→ **Source passage**

__________________________________________________

Complex Issues Emerge in Italian Referendum

Published on
November 24th, 2016
62 minutes

Complex Issues Emerge in Italian Referendum

The Interview ·
Featuring Professor Valerio Onida, Rodolfo De Benedetti

Published on: November 24th, 2016 • Duration: 62 minutes

With Europe’s eyes fixed on Italy’s constitutional reform referendum, we are honored to present two highly distinguished Italian commentators: Professor Valerio Onida and Rodolfo De Benedetti. Interviewed by Dr. Pippa Malmgren, this special presentation examines the issues that could reshape Europe on December 4, as populist political shockwaves reverberate from both sides of the Atlantic.


  • JF
    John F.
    4 December 2016 @ 00:12
    I would have liked to see a guest who is closer to the gridlock in their government. Otherwise, a very professional presentation.
  • HF
    Hans F.
    3 December 2016 @ 10:23
    Few people seem to realise that a YES vote will enable the Five Start Movement (if they win in 2018) to move forward with their agenda much easier than in the case of a NO vote. A YES vote alongside the Italicum essentially give the ruling party far more power than today and the prospects of radical change, such as euro exit, will be much higher after a YES vote. It is true that the Italian economy cannot be sustained on its current trajectory so change must come, but I believe financial pundits have it all wrong when claiming a NO is the worst possible outcome for financial markets.

__________________________________________________

→ **Information**
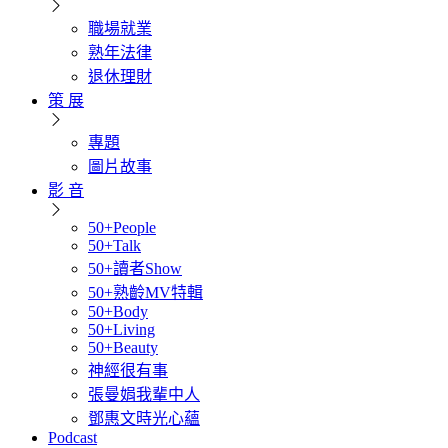
職場就業
熟年法律
退休理財
策 展
專題
圖片故事
影 音
50+People
50+Talk
50+讀者Show
50+熟齡MV特輯
50+Body
50+Living
50+Beauty
神經很有事
張曼娟我輩中人
鄧惠文時光心蘊
Podcast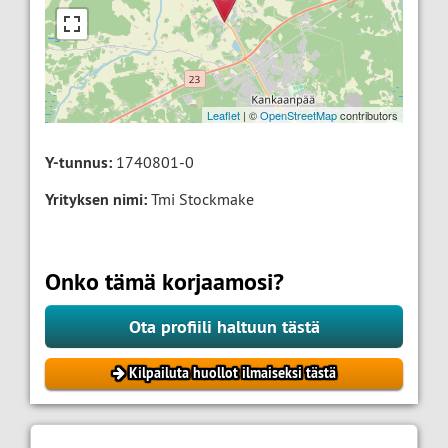
Leaflet
| ©
OpenStreetMap
contributors
Y-tunnus:
1740801-0
Yrityksen nimi:
Tmi Stockmake
Onko tämä korjaamosi?
Ota profiili haltuun tästä
Kilpailuta huollot ilmaiseksi tästä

__________________________________________________

→ **What to work on**
Substitute "analysts" for "commentators" in the text about the Italian referendum, and give the part of it between "With Europe’s eyes" and "very professional presentation.", inclusive.

→ **Solution to the exercise**
With Europe’s eyes fixed on Italy’s constitutional reform referendum, we are honored to present two highly distinguished Italian analysts: Professor Valerio Onida and Rodolfo De Benedetti. Interviewed by Dr. Pippa Malmgren, this special presentation examines the issues that could reshape Europe on December 4, as populist political shockwaves reverberate from both sides of the Atlantic.


  • JF
    John F.
    4 December 2016 @ 00:12
    I would have liked to see a guest who is closer to the gridlock in their government. Otherwise, a very professional presentation.